Machine-readable hardware designs:

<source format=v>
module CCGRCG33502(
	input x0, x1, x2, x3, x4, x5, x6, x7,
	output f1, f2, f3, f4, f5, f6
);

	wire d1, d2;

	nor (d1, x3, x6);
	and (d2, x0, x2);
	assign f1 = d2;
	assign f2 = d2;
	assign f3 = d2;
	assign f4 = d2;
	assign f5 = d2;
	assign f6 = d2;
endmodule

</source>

...

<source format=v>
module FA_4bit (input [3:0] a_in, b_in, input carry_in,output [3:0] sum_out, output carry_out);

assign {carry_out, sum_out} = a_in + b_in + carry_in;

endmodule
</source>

Work request
Every line of the entries above that holds "assign" should be copied out.

Reply
	assign f1 = d2;
	assign f2 = d2;
	assign f3 = d2;
	assign f4 = d2;
	assign f5 = d2;
	assign f6 = d2;
assign {carry_out, sum_out} = a_in + b_in + carry_in;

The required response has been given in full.